In 2011, Gilberto Salinas – CEO of the Greater Brownsville Incentives Corporation – received a call from a little-known company out of southern California, Space Exploration Technologies, inquiring about a potential rocket launch site in Brownsville, Texas.
Following a lengthy site selection process, the company better known as Elon Musk’s SpaceX ultimately selected Brownsville out of dozens of candidates, touching off a new era of aerospace development for the southernmost city in the United States.
“It’s just totally changed the face of our area,” Salinas told Standard & Works at the IEDC Conference in Detroit. “Very different from five years ago. They’re at more than 4,000 employees, $3.5 billion in capital investment, [and] their economic impact is upward of six to seven billion dollars.”
What makes Brownsville appealing for aerospace?
Brownsville is the southernmost major city in Texas and the continental United States, which Salinas credits with the city’s draw for SpaceX.
The city is located on the Gulf Coast and near the Mexican border.
The city’s leadership is open to new investment and aggressively pursuing new deals, according to Salinas.
SpaceX’s presence has opened the door for other manufacturers and suppliers to come to Brownsville, whether to do business with SpaceX or to work independently in the space industry.

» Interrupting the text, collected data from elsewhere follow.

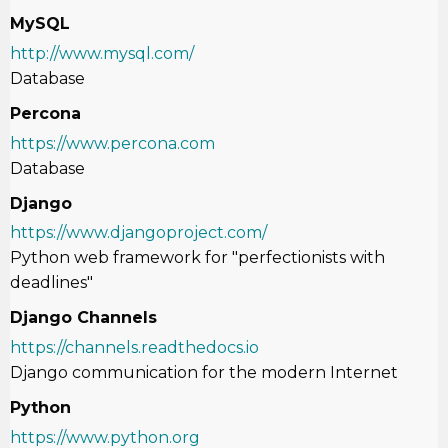
MySQL
http://www.mysql.com/
Database
Percona
https://www.percona.com
Database
Django
https://www.djangoproject.com/
Python web framework for
"perfectionists with
deadlines"
Django Channels
https://channels.readthedocs.io
Django communication for the modern Internet
Python
https://www.python.org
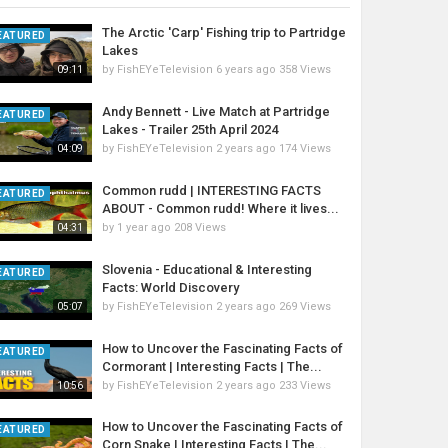
The Arctic 'Carp' Fishing trip to Partridge
EATURED
Lakes
by
FishEYeTelevision
6 years ago
358 Views
09:11
Andy Bennett - Live Match at Partridge
EATURED
Lakes - Trailer 25th April 2024
by
FishEYeTelevision
2 years ago
174 Views
04:09
Common rudd | INTERESTING FACTS
EATURED
ABOUT - Common rudd! Where it lives...
by
1 year ago
208 Views
04:31
Slovenia - Educational & Interesting
EATURED
Facts: World Discovery
by
FishEYeTelevision
2 years ago
269 Views
05:07
How to Uncover the Fascinating Facts of
EATURED
Cormorant | Interesting Facts | The...
by
FishEYeTelevision
2 years ago
233 Views
10:56
How to Uncover the Fascinating Facts of
EATURED
Corn Snake | Interesting Facts | The...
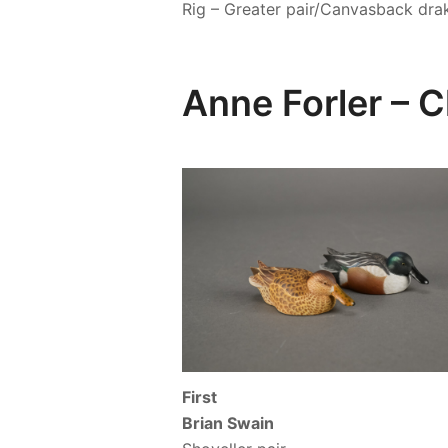
Rig – Greater pair/Canvasback dra
Anne Forler –
First
Brian Swain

Among them is Linde, which manufactures fuel for space rockets.
Access to neighboring energy industry talent and infrastructure.
A desalination plant.
The population is rapidly growing, with home builders saying they can’t build fast enough, according to Salinas.

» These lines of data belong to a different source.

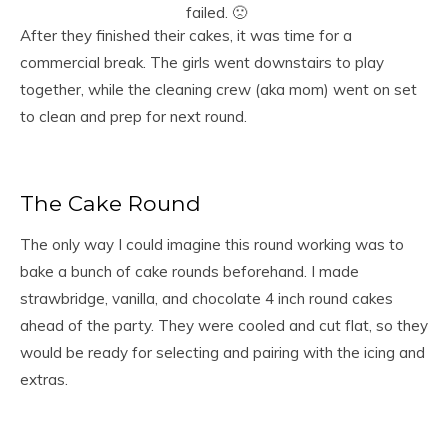
failed. 🙁
After they finished their cakes, it was time for a
commercial break. The girls went downstairs to play
together, while the cleaning crew (aka mom) went on set
to clean and prep for next round.
The Cake Round
The only way I could imagine this round working was to
bake a bunch of cake rounds beforehand. I made
strawbridge, vanilla, and chocolate 4 inch round cakes
ahead of the party. They were cooled and cut flat, so they
would be ready for selecting and pairing with the icing and
extras.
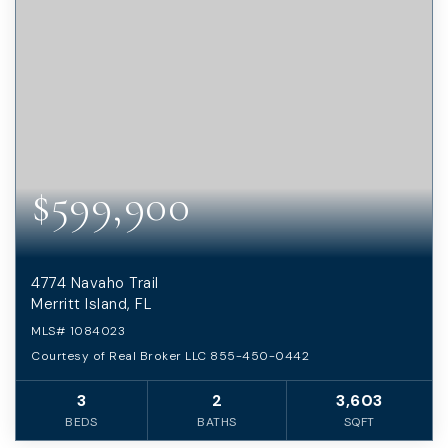
$599,900
4774 Navaho Trail
Merritt Island, FL
MLS#
1084023
Courtesy of Real Broker LLC 855-450-0442
3
2
3,603
BEDS
BATHS
SQFT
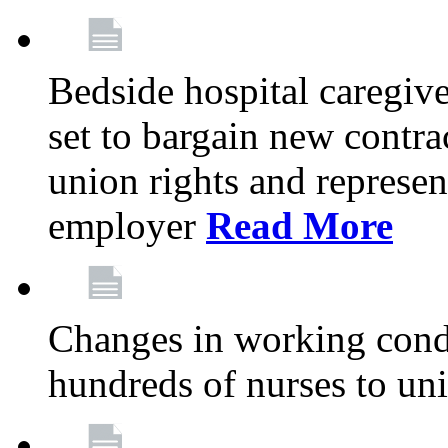
Bedside hospital caregiv
set to bargain new contr
union rights and represent
employer
Read More
Changes in working condi
hundreds of nurses to un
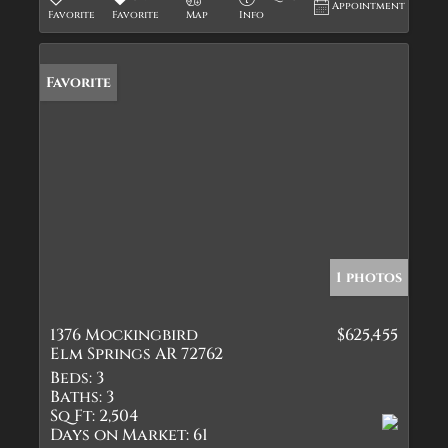
Appointment
Favorite
Favorite
Map
Info
Favorite
1 photos
1376 Mockingbird
$625,455
Elm Springs AR 72762
Beds:
3
Baths:
3
Sq Ft:
2,504
Days on Market:
61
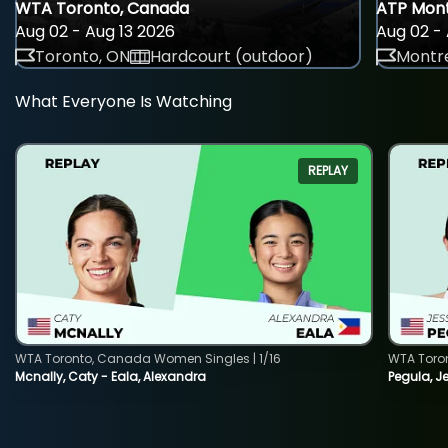
WTA Toronto, Canada
ATP Mont
Aug 02 - Aug 13 2026
Aug 02 - 
Toronto, ON
Hardcourt (outdoor)
Montre
What Everyone Is Watching
REPLAY
WTA Toronto, Canada Women Singles | 1/16
WTA Toro
Mcnally, Caty - Eala, Alexandra
Pegula, J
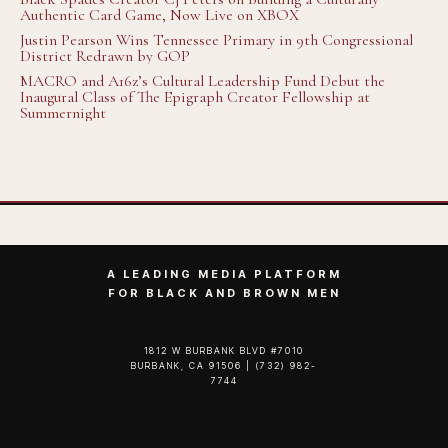
Authentic Card Game, Now Live on XBOX
Justin Pearson Wins Tennessee Primary in 9th Congressional
District Redrawn by GOP
MACRO and A16z’s Cultural Leadership Fund Debut the
Inaugural Class of The Epigraph Creator Fellowship at
Summernight
A LEADING MEDIA PLATFORM
FOR BLACK AND BROWN MEN
1812 W BURBANK BLVD #7010
BURBANK, CA 91506 | (732) 982-
7744‬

While competing with larger hubs is a factor, Salinas believes Brownsville is doing well getting involved in the earliest stages of the space industry.
“This is a $700 billion dollar industry, and it’s still in its infancy,” he said. “... There’s opportunity for everybody right now.”
S&W’S TAKE
While large federal facilities and corporate bases have anchored the space CapEx landscape, the map is expanding as new kinds of companies – of all sizes – jump into the fast-growing industry. That’s why Salinas says his region is eyeing components needed for long-term Mars missions – from growing food to supplying housing in space. A whole new world of investment to attract.
EVEN FURTHER OUT
Once manufacturing and power generation capabilities exist on the Moon or Mars, the competition for site selection and landing investment will pit regions on earth against these new in-space hubs.